In a ceremonial signing at Providence Community Health Center in the state’s capital, bill sponsor Rep. Marcia Ranglin-Vassell celebrated the culmination of three years of advocacy. She noted, “It’s unacceptable that women of color and particularly Black women are dying at rates three to four times higher than white women. All women deserve a safe and healthy childbirth experience. Doulas are a proven solution, and improving women’s access to them will go a long way toward getting women, particularly women of color, and their babies off to a strong and safe start.”
Ranglin-Vassell knows personally what it’s like to experience a life-threatening pregnancy-related complication as a woman of color. When she was just five days postpartum following the birth of her twin boys, she suddenly developed “the worst headache of my life. I remember opening the freezer and putting my head in there. I had a subarachnoid hemorrhage, a (brain) aneurysm, so for me to be standing here today to sign this bill into law, this is important for women who will get to live.”
While the Centers for Disease Control and Prevention (CDC) cite a maternal mortality rate of 12.4 deaths per 100,000 live births for white women, that number triples when it comes to women of color, whose maternal mortality rate is 40 deaths per 100,000 live births. Black women are twice as likely as white women to experience life-threatening pregnancy complications.
Doulas seek to close that gap by serving women in a non-medical support role that helps them to successfully advocate for themselves, whether at prenatal visits or during their labor and delivery experience. Susie Finnerty, a doula who was present at the bill signing, stated, “My job is to sit and listen. I hear their hopes and fears. That’s the missing piece in medicine. My role is to tell them their concerns are valid.”

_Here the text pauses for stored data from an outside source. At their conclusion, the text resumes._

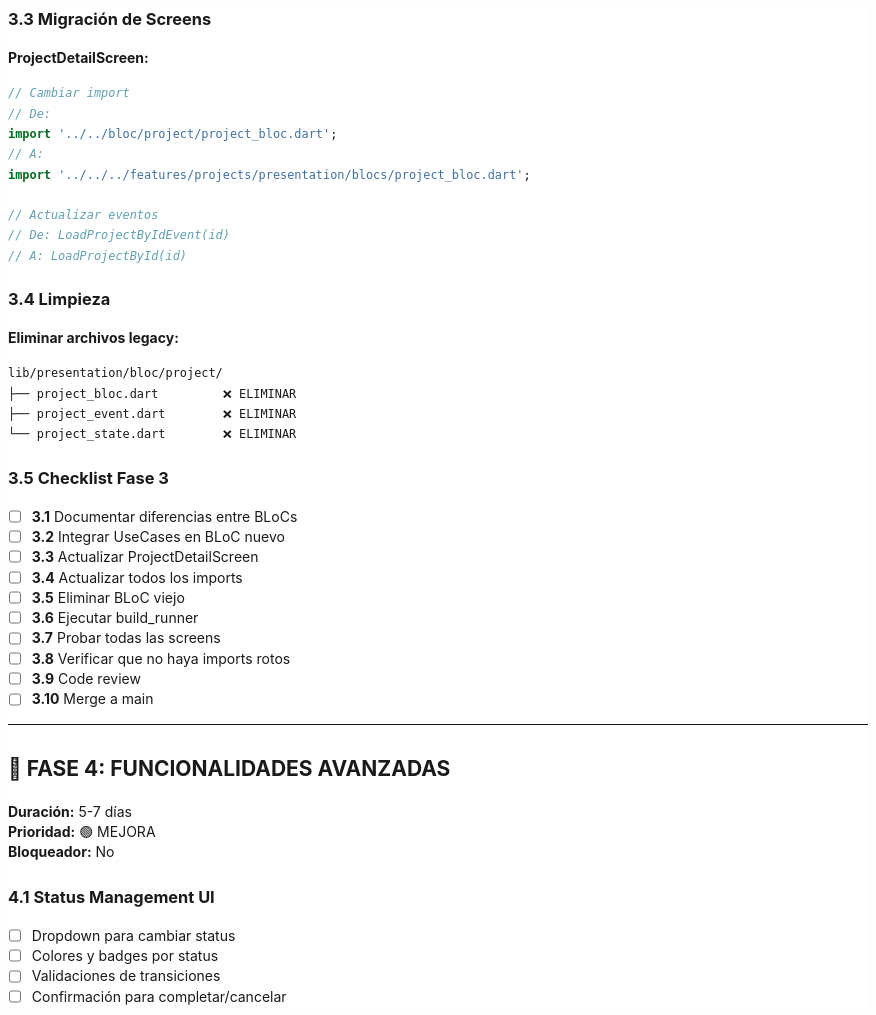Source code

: ### 3.3 Migración de Screens

**ProjectDetailScreen:**

```dart
// Cambiar import
// De:
import '../../bloc/project/project_bloc.dart';
// A:
import '../../../features/projects/presentation/blocs/project_bloc.dart';

// Actualizar eventos
// De: LoadProjectByIdEvent(id)
// A: LoadProjectById(id)
```

### 3.4 Limpieza

**Eliminar archivos legacy:**

```
lib/presentation/bloc/project/
├── project_bloc.dart         ❌ ELIMINAR
├── project_event.dart        ❌ ELIMINAR
└── project_state.dart        ❌ ELIMINAR
```

### 3.5 Checklist Fase 3

- [ ] **3.1** Documentar diferencias entre BLoCs
- [ ] **3.2** Integrar UseCases en BLoC nuevo
- [ ] **3.3** Actualizar ProjectDetailScreen
- [ ] **3.4** Actualizar todos los imports
- [ ] **3.5** Eliminar BLoC viejo
- [ ] **3.6** Ejecutar build_runner
- [ ] **3.7** Probar todas las screens
- [ ] **3.8** Verificar que no haya imports rotos
- [ ] **3.9** Code review
- [ ] **3.10** Merge a main

---

## 🚀 FASE 4: FUNCIONALIDADES AVANZADAS

**Duración:** 5-7 días  
**Prioridad:** 🟢 MEJORA  
**Bloqueador:** No

### 4.1 Status Management UI

- [ ] Dropdown para cambiar status
- [ ] Colores y badges por status
- [ ] Validaciones de transiciones
- [ ] Confirmación para completar/cancelar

Governor Dan McKee commented of the bill, “I am proud to sign legislation that will improve labor and delivery outcomes, particularly for women of color in Rhode Island. Doula services have time and again demonstrated their ability to save lives and provide the level of care mothers and their babies need.” He went on, “It probably should have been passed a long time ago. Women of color have been disadvantaged in this place and the data shows it, so I never shy away from facts. And what we are going to see now is progress in terms of the health of our families.”
Live Action News previously reported on a Virginia program also seeking to improve access to doula care for women of color. That program represents a temporary partnership between a county health department and two local doula organizations to cover the costs of doula care for successful applicants.
In May, Live Action News highlighted another pro-woman, pro-child, pro-family initiative in Rhode Island as an organization that seeks to meet the maternal health and wellness needs of moms in that state won top honors, including a substantial cash prize, in the Rhode Island Business Competition.